Can't just work with closed terms because of this rule:
#tree(
axi[$Gamma , x : tau tack.r e : tau_2$],
uni[$Gamma tack.r lambda (x : tau_1) . e : tau_1 arrow.r tau_2 $]
)
(Slightly more general theorem)
#rect(width: 100%)[
*Definition (Fundamental property of logical relations).*
Theorem we are trying to prove
$
Gamma tack.r e : tau arrow.r.double Gamma tack.r.double e : tau
$
- "syntactically well typed means semantically well typed"
]
Focus on terms with open variables
Use $gamma$ as a substitution from variables to values.
#rect[$G db(Gamma)$]
- $G db(dot) = { emptyset }$
- $G #db[$Gamma , x : tau$] = { gamma[x mapsto v] | gamma in G db(Gamma) and v in V db(tau)}$
"sound inputs will give you sound outputs". This is the important case
Now define semantic soundness:
$
Gamma tack.r.double e : tau :equiv forall (gamma in G db(Gamma)) . gamma(e) in Epsilon db(tau)$
Prove:
#set enum(numbering: "a.")
1. $dot tack.r e : tau arrow.r.double e in Epsilon db(tau)$
- this cannot be proved by focusing on closed terms alone
- This is why the fundamental property must be used, in the case of $Gamma = dot$, then the substitution $gamma$ is empty and the result is $e in Epsilon db(tau)$
2. $e in Epsilon db(tau) arrow.r.double safe(e)$
#set enum(numbering: "1.")
To prove A:
_Proof._ By induction on typing derivations
-
Case example:
#tree(
axi[],
uni[$Gamma tack.r "true" : "bool"$]
)
Show $Gamma tack.r.double "true" : "bool"$. Suppose $gamma in G db(Gamma)$.

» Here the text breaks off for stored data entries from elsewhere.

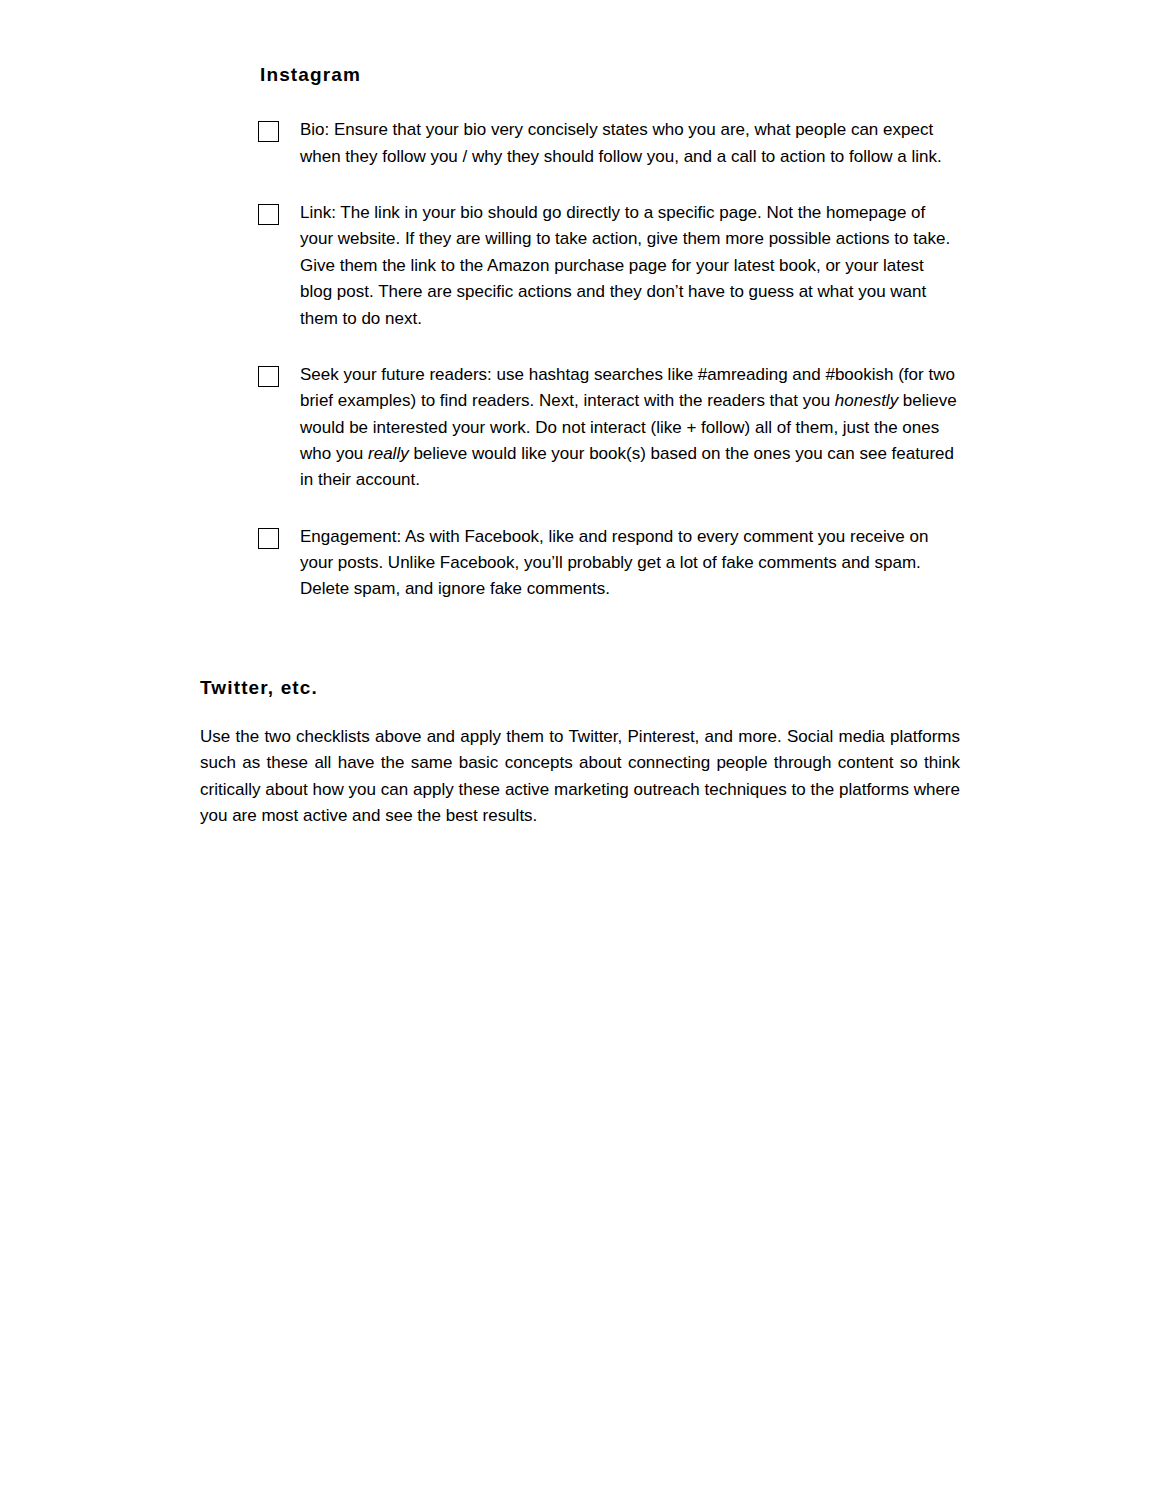Instagram
Bio: Ensure that your bio very concisely states who you are, what people can expect when they follow you / why they should follow you, and a call to action to follow a link.
Link: The link in your bio should go directly to a specific page. Not the homepage of your website. If they are willing to take action, give them more possible actions to take. Give them the link to the Amazon purchase page for your latest book, or your latest blog post. There are specific actions and they don’t have to guess at what you want them to do next.
Seek your future readers: use hashtag searches like #amreading and #bookish (for two brief examples) to find readers. Next, interact with the readers that you honestly believe would be interested your work. Do not interact (like + follow) all of them, just the ones who you really believe would like your book(s) based on the ones you can see featured in their account.
Engagement: As with Facebook, like and respond to every comment you receive on your posts. Unlike Facebook, you’ll probably get a lot of fake comments and spam. Delete spam, and ignore fake comments.
Twitter, etc.
Use the two checklists above and apply them to Twitter, Pinterest, and more. Social media platforms such as these all have the same basic concepts about connecting people through content so think critically about how you can apply these active marketing outreach techniques to the platforms where you are most active and see the best results.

Show $gamma("true") in Epsilon db("bool") equiv "true" in Epsilon db("bool")$.
Suffices to show $"true" in V db("bool")$, which is true by definition.
False is proved similarly.
-
Case example:
#tree(
axi[$Gamma(x) = tau$],
uni[$Gamma tack.r x : tau$]
)
Show $Gamma tack.r.double x : tau$. #TODO
To prove B:
_Proof._ Suppose $e'$ s.t. $e mapstostar e'$ .
- Case : $not "irreducible" (e')$ then $exists e'' . e' mapsto e''$
- Case : $"irreducible" (e')$ then $isValue(e')$ trivially.